In January, two extreme “polar vortex” cold-air outbreaks brought historically cold weather into the Midwest and changed the whole complexion of the winter. Gleaned from a thorough review of news stories, Changnon’s analysis found the following:

  • By Feb.18, 75,000 U.S. flights, or roughly 5.5 percent of all flights, had been canceled due to extreme cold or snowfall, the highest number in 25 years.
  • Shipping on the Great Lakes was slowed greatly. About 92 percent of the lakes were covered by ice in early March, the second highest percentage on record behind the 1978-79 winter. Shipping on the lakes was down 37 percent in January 2014 when compared to the previous January. By late winter, a typical three-day trip through the Great Lakes was taking nine days.
  • By March 11, Chicago had spent $2.8 million filling about 240,000 potholes. This large number of potholes led to a record number of complaints and substantial payouts to those whose cars required repairs.
  • The frequent number of small to moderate snowfalls in the Midwest caused snowplow drivers to work an unusual number of overtime hours, further impacting road maintenance costs for local and regional governments.
  • Energy costs soared nationally. The unit price for natural gas increased between 75 percent and 100 percent by the end of March.
  • Perhaps those most impacted by increasing utility costs were rural Midwestern propane users. Costs began to rise in December and escalated in January and February as extreme cold persisted and shortages developed. These factors caused propane costs to more than double.
  • The depth of freezing temperatures in the soil profile increased. By mid-February, when frost depths were reported to be between four and five feet, many communities experienced frequent problems with frozen underground pipes and water mains. In some cases, parts of communities were without fresh water for up to a month. In Moline, Ill., the city experienced 61 water main breaks by Feb. 13, and in Des Moines, Iowa, officials indicated that the city had never endured a higher number of broken water mains.
  • Overall, a potentially larger concern was exposed. Much of the Midwest infrastructure is old, including buried water mains, sewer lines, roads and other structures. It was pushed beyond its limits by continuous sub-freezing conditions and frequent snowfalls. Costs related to the winter will continue to add up as repairs are completed and newer infrastructure is installed.
  • There were also health and safety impacts. For example, weather kept folks from donating blood, more house and apartment fires occurred due to space heaters, and 26 people died in Chicago from hypothermia.
  • Nature was affected as well, sometimes in ways you wouldn’t expect. For instance, temperatures were too cold for trees to release maple syrup.

There was some good news, Changnon adds.

  • It was much easier for meteorologists to predict the extreme polar outbreaks than it is to predict heavy snowfalls. So most “risk-adverse” decision makers – from homeowners to leaders of schools and large institutions and organizations – were able to make timely and wise weather-related decisions to minimize socio-economic losses.
  • Fewer yard signs went up during primary elections because of the frozen ground.
  • Snowplow drivers had a very good year.

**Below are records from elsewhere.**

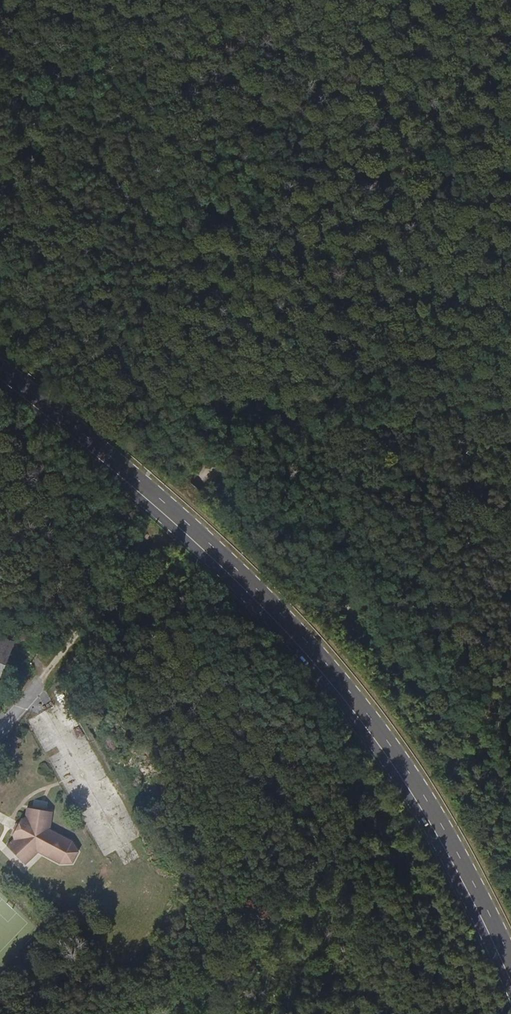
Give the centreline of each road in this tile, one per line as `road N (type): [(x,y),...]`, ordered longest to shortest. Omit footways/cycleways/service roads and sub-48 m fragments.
road 1 (primary): [(0,377),(141,486),(317,655),(421,796),(510,969)]
road 2 (track): [(510,812),(451,716),(375,631),(206,478)]
road 3 (track): [(206,478),(273,440),(510,403)]
road 4 (residential): [(0,730),(155,539)]

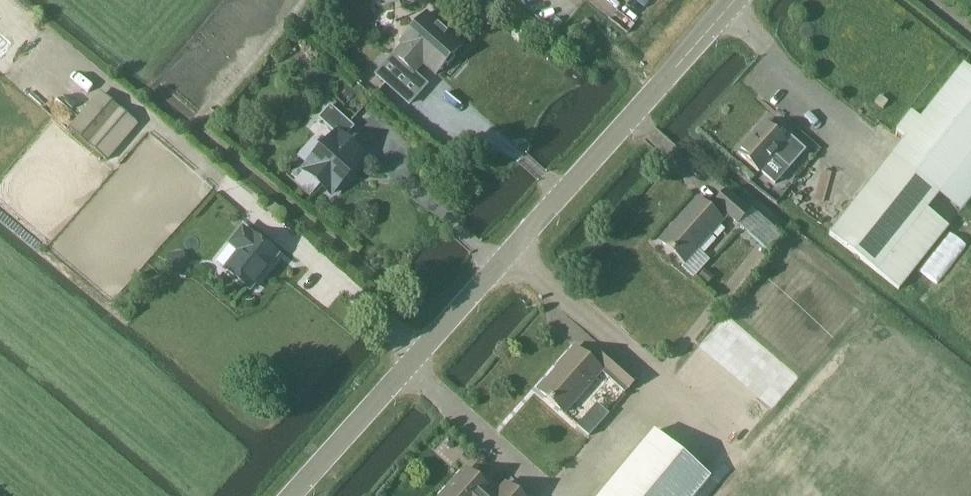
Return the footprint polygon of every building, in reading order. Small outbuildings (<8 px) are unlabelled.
[(393,58),(377,76),(387,84),(403,66),(413,75),(429,58),(442,70),(445,66),(447,68),(455,60),(452,58),(461,47),(426,15),(399,45),(402,48),(393,58)] [(948,227),(927,210),(939,195),(960,212),(970,198),(970,72),(964,66),(921,120),(911,113),(896,132),(905,139),(829,235),(898,290),(948,227)] [(102,91),(68,127),(103,159),(137,123),(102,91)] [(330,196),(363,160),(343,141),(354,129),(330,107),(318,120),(336,136),(304,172),(330,196)] [(767,125),(738,157),(759,175),(776,157),(789,168),(805,151),(790,136),(785,142),(767,125)] [(697,202),(659,244),(683,265),(681,268),(693,279),(710,260),(699,251),(728,219),(737,227),(739,225),(768,252),(783,236),(751,208),(746,213),(726,194),(715,206),(720,211),(715,217),(697,202)] [(267,267),(277,255),(251,236),(251,237),(241,229),(229,245),(239,252),(225,271),(248,289),(266,266),(267,267)] [(179,256),(169,257),(171,266),(181,265),(179,256)] [(607,349),(595,362),(627,392),(639,378),(607,349)] [(562,416),(600,374),(574,350),(557,369),(558,370),(537,393),(562,416)] [(711,385),(705,392),(746,430),(770,403),(714,352),(696,372),(711,385)] [(571,417),(577,422),(595,402),(589,397),(571,417)] [(595,404),(579,424),(590,433),(607,414),(595,404)] [(710,481),(653,434),(602,495),(698,495),(710,481)] [(442,495),(491,495),(489,494),(464,471),(442,495)] [(504,486),(495,495),(515,495),(504,486)]
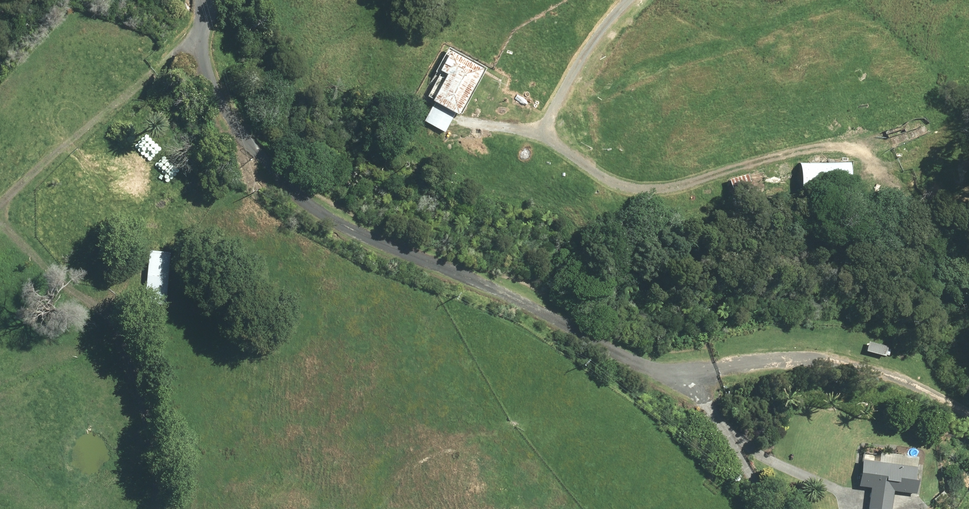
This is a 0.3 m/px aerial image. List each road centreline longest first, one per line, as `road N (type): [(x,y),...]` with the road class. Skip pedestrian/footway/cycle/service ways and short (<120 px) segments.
road 1 (residential): [(198,26),(221,105),(269,169),(313,209),(636,366),(691,365)]
road 2 (track): [(691,365),(819,361),(968,412)]
road 3 (track): [(0,200),(171,59),(198,26)]

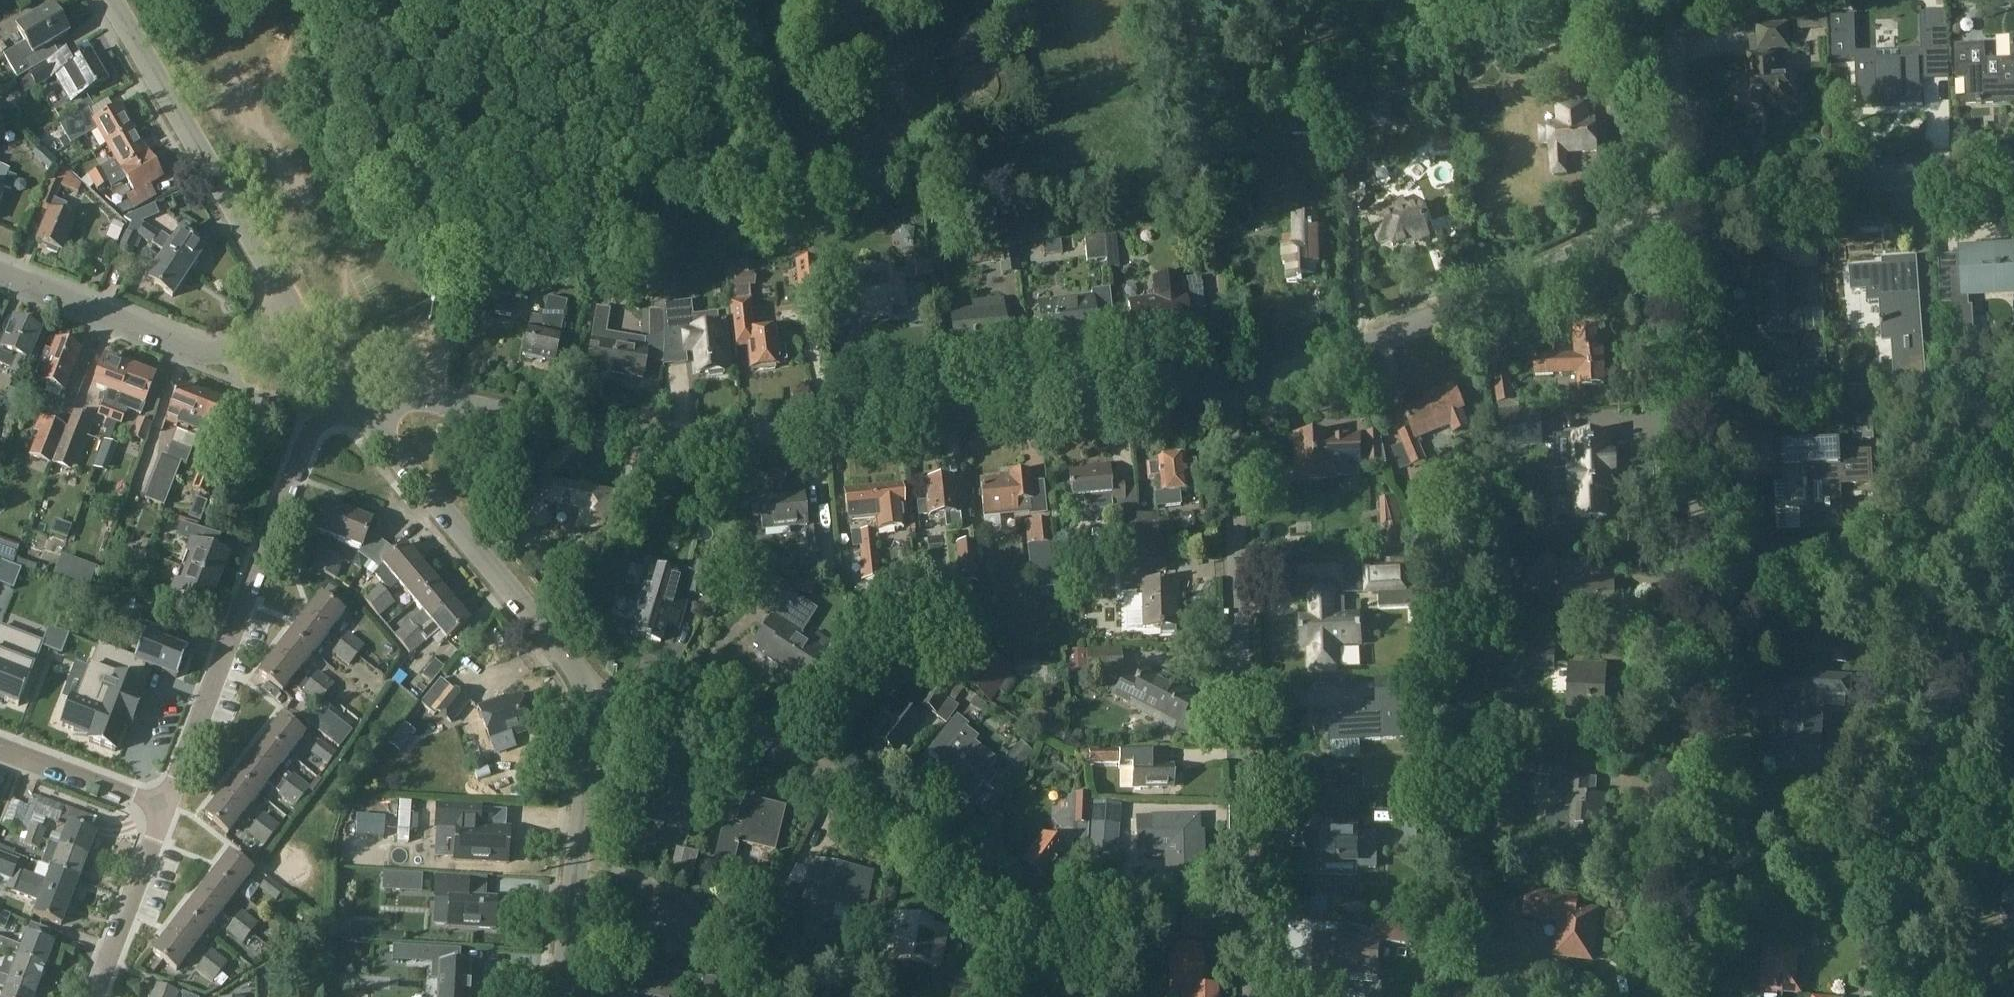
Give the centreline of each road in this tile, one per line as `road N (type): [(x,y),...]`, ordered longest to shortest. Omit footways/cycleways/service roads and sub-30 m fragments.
road 1 (residential): [(353,404),(423,397),(736,438),(1230,390)]
road 2 (unclassified): [(1676,996),(1688,850),(1690,210)]
road 3 (residential): [(1248,996),(1230,390)]
road 4 (residential): [(1107,996),(1026,918),(790,747),(596,692)]
road 5 (residential): [(1230,390),(1359,347),(1690,210)]
road 6 (residential): [(163,811),(309,431),(353,404)]
road 7 (track): [(1194,0),(1222,391)]
road 8 (residential): [(596,692),(353,404)]
road 9 (residential): [(293,310),(111,0)]
road 10 (unclassified): [(1690,210),(1749,191),(2013,172)]
road 11 (residential): [(293,310),(226,349),(198,352),(0,273)]
road 12 (residential): [(560,996),(596,692)]
road 13 (track): [(1690,210),(1668,0)]
road 14 (residential): [(93,996),(163,811)]
road 15 (residential): [(0,752),(163,811)]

WINTER SCENE 3-XChangnon says the impact of the November 2014 polar vortex should be minimal, because it’s not occurring in the heart of winter. It’s unclear whether it is a predictor of the winter to come.

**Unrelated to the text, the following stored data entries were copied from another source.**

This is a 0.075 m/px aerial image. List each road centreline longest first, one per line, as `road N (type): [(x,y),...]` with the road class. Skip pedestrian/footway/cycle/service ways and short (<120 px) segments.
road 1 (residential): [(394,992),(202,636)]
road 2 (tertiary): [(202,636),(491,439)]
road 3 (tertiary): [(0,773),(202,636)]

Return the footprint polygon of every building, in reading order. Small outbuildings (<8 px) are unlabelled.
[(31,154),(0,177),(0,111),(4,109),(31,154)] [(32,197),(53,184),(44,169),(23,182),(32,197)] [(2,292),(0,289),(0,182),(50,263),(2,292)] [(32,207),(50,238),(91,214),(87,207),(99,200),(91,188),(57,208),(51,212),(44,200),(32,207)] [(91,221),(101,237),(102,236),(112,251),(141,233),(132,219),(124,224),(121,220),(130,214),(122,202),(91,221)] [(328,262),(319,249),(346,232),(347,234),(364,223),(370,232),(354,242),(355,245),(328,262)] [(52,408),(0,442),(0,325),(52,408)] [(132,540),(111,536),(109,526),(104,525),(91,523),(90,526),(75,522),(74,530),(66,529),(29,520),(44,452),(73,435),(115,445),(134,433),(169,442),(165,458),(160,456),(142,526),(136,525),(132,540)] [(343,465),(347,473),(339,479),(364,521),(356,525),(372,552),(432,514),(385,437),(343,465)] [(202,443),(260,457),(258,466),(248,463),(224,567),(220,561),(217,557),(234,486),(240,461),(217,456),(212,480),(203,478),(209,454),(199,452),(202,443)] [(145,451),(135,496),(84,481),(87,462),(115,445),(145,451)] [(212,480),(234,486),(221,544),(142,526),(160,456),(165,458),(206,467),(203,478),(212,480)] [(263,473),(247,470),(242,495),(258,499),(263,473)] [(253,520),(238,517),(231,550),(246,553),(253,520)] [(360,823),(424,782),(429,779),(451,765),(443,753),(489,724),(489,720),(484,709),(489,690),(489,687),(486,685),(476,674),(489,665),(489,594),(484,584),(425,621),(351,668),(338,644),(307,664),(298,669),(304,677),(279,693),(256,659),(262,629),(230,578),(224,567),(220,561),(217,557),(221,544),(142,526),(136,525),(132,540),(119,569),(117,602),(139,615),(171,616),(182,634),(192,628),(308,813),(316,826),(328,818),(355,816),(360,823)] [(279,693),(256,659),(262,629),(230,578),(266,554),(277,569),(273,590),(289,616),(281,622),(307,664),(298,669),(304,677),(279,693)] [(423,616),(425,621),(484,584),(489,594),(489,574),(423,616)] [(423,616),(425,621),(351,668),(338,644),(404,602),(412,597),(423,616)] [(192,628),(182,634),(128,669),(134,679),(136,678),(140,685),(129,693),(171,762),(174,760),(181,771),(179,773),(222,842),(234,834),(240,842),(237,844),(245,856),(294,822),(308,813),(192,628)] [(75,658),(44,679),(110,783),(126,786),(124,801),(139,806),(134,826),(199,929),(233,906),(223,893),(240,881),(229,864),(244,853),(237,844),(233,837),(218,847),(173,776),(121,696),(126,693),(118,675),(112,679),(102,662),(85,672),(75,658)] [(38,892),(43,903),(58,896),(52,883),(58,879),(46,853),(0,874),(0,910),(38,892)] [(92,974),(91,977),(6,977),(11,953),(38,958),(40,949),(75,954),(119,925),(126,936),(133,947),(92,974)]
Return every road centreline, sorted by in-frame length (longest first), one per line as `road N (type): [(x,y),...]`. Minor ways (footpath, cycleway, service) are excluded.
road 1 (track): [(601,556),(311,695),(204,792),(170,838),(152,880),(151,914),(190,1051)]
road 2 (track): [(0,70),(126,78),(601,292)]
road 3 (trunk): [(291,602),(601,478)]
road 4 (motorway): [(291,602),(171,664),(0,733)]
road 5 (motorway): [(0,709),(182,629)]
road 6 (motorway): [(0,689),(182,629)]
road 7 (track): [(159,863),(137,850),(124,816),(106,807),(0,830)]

“This may be the only major polar vortex event of the entire cold season,” Changnon said. “Since the complex factors that create such a scenario can change independent of one another and at different time scales, it is just hard to say.

“However, one of the main causes for last year’s frequent occurrence of the polar vortex, a large body of ocean with above average sea-surface water temperatures in the north Pacific, still exists. So many long-range winter forecasters feel like the probabilities are weighted toward a number of polar vortex events this cold season. It might not be as extreme as last year, but we might see more of the polar vortex than we typically experience.”